Pope salutes Cuba's `courageous' Catholics
Addressing diplomats assigned to the Vatican, John Paul also called for ``serious reflection on the morality of the economic and financial markets'' in current turmoil in Asia.
While weighted toward the world's trouble spots, the pontiff's New Year's review was not uniformly bleak.

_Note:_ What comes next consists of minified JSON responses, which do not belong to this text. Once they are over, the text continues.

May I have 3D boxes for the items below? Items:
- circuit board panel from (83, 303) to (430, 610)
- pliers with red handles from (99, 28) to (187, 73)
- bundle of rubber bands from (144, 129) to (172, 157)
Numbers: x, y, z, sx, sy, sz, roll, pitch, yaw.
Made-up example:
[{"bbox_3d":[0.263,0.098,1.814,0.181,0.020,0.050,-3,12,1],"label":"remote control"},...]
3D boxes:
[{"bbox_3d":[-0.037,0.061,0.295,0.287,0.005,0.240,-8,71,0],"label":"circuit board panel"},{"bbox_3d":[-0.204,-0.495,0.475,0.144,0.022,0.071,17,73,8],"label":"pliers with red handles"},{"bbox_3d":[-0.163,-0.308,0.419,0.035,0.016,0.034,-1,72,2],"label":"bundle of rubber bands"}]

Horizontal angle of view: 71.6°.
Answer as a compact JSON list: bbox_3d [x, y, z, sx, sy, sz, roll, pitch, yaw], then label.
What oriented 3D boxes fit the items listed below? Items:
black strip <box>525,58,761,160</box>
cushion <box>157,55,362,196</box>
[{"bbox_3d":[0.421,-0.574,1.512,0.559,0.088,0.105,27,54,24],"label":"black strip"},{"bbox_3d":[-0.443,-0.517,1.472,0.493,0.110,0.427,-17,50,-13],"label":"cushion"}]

He praised initiatives for dialogue on Northern Ireland and the two Koreas and the ``more or less relative peace'' holding in Bosnia-Herzegovina.

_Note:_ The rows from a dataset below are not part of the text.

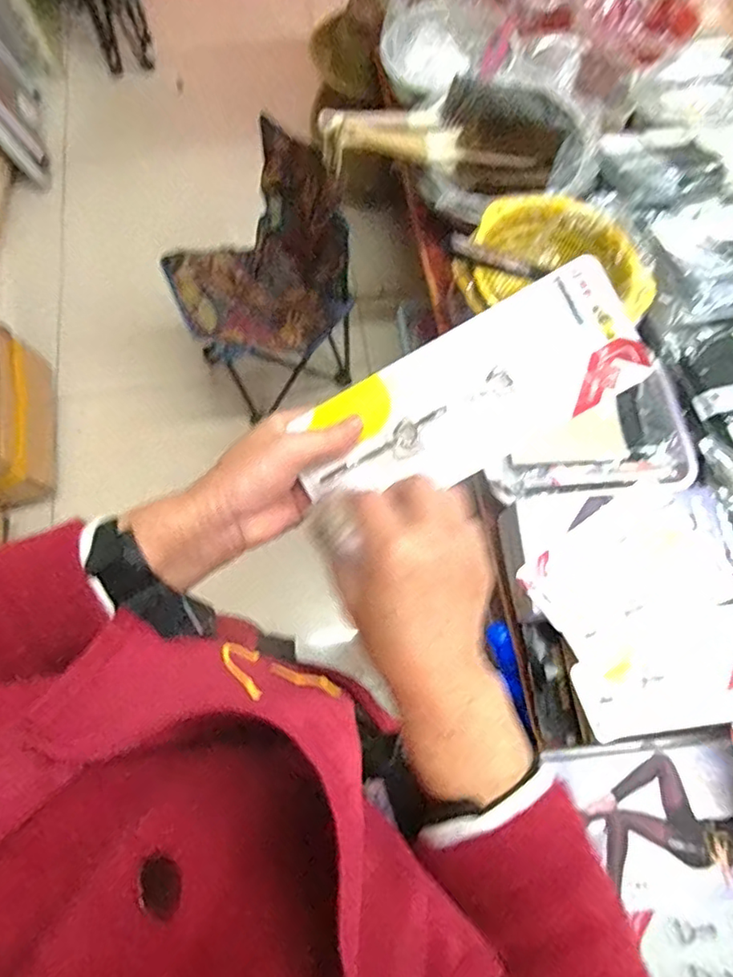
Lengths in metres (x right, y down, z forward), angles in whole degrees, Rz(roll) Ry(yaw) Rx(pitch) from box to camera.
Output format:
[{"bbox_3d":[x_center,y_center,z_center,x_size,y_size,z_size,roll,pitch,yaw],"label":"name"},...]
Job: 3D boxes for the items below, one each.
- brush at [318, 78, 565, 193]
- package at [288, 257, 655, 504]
[{"bbox_3d":[0.144,-0.604,1.004,0.432,0.117,0.192,-5,71,-3],"label":"brush"},{"bbox_3d":[0.070,-0.060,0.385,0.228,0.012,0.090,-29,93,4],"label":"package"}]

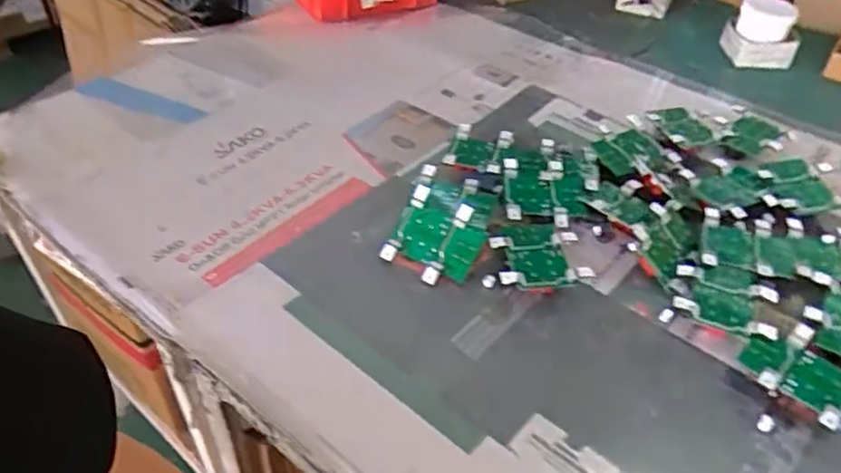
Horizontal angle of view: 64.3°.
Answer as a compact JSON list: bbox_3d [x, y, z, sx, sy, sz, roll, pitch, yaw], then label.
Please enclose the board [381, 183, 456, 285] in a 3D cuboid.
[{"bbox_3d":[0.006,-0.002,0.868,0.083,0.013,0.105,28,84,15],"label":"board"}]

Eleven days before he is to set out for Havana, John Paul said he hoped the first papal visit to the Communist-ruled island ``will give me an opportunity to strengthen not only the courageous Catholics of that country but also all their fellow citizens in their efforts to achieve a homeland ever more just and united.''
The pope also turned his thoughts to another Communist country, China, saying he hopes for ``the establishment of more friendly relations with the Holy See'' to help his flock there.
Two Catholic Churches exist in China: one sanctioned by the government that forswears allegiance to Rome and another whose followers remain loyal to the pope and whose clergy are occasionally jailed for their defiance.

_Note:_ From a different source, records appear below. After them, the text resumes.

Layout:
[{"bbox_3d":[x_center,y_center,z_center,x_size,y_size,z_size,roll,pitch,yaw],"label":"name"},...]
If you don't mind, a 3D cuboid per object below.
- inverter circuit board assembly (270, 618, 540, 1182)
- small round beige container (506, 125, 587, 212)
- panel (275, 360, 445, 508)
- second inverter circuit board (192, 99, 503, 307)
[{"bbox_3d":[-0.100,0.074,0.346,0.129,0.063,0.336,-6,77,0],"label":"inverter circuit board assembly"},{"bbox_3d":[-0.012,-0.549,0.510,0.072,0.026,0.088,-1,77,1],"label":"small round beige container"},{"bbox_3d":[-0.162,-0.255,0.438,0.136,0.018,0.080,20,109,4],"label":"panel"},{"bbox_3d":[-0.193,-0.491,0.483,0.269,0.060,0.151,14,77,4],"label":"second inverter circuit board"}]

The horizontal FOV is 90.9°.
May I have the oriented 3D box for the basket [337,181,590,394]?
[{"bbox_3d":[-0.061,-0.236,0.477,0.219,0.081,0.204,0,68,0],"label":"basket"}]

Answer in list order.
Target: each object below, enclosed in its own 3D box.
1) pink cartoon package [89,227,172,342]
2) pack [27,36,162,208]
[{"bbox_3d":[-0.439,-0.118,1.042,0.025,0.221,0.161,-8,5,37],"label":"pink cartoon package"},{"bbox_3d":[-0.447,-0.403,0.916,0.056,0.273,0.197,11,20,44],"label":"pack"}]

First on John Paul's list of ``crisis spots'' was Algeria, ``a whole country held hostage to an inhuman violence that no political cause, far less a religious motivation, could legitimate.''
``I insist on repeating clearly to all, once again, that no one may kill in God's name,'' John Paul said.
John Paul reiterated his strong calls against embargoes as weapons, recalling ``our brothers and sisters in Iraq, living under a pitiless embargo.''
``The weak and the innocent cannot pay for mistakes for which they are not responsible,'' the pope said of the U.N. sanctions, which the Security Council imposed after Iraq invaded Kuwait in 1990.